### Input data
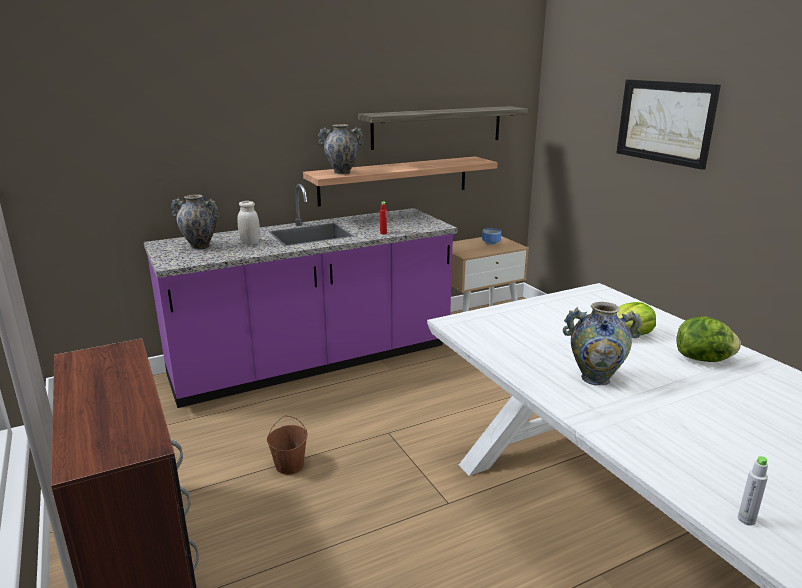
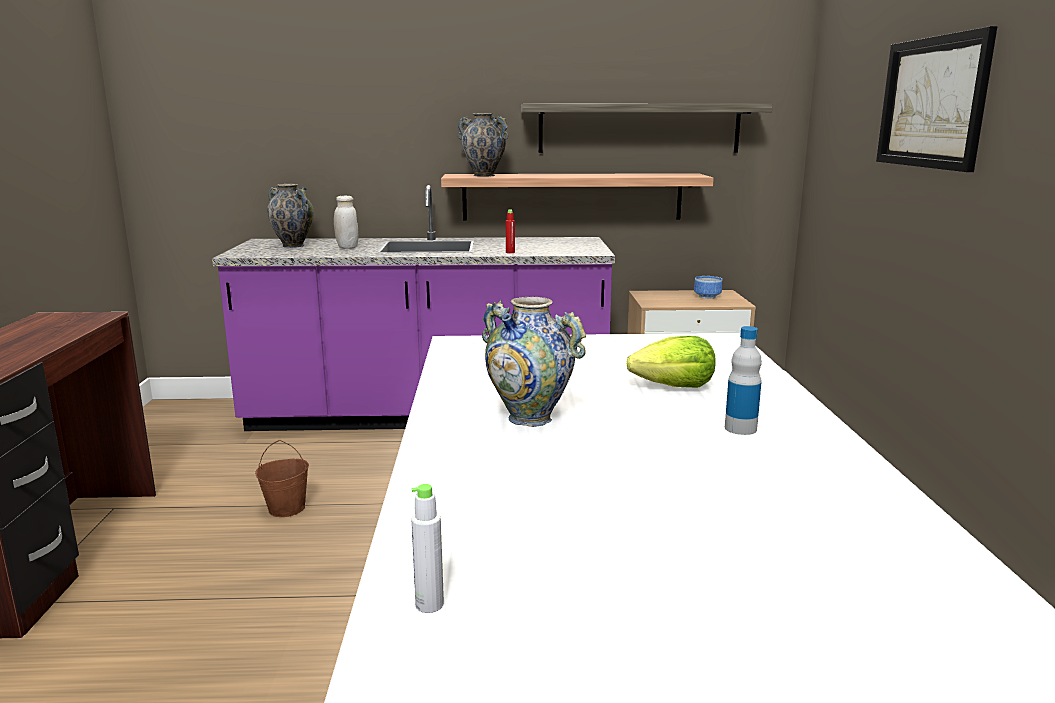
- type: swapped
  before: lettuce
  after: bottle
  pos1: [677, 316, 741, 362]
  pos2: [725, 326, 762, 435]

### What you should do
Retype the records exactly. Any image in them should not appear in what you write.

### Solution
- type: swapped
  before: lettuce
  after: bottle
  pos1: [677, 316, 741, 362]
  pos2: [725, 326, 762, 435]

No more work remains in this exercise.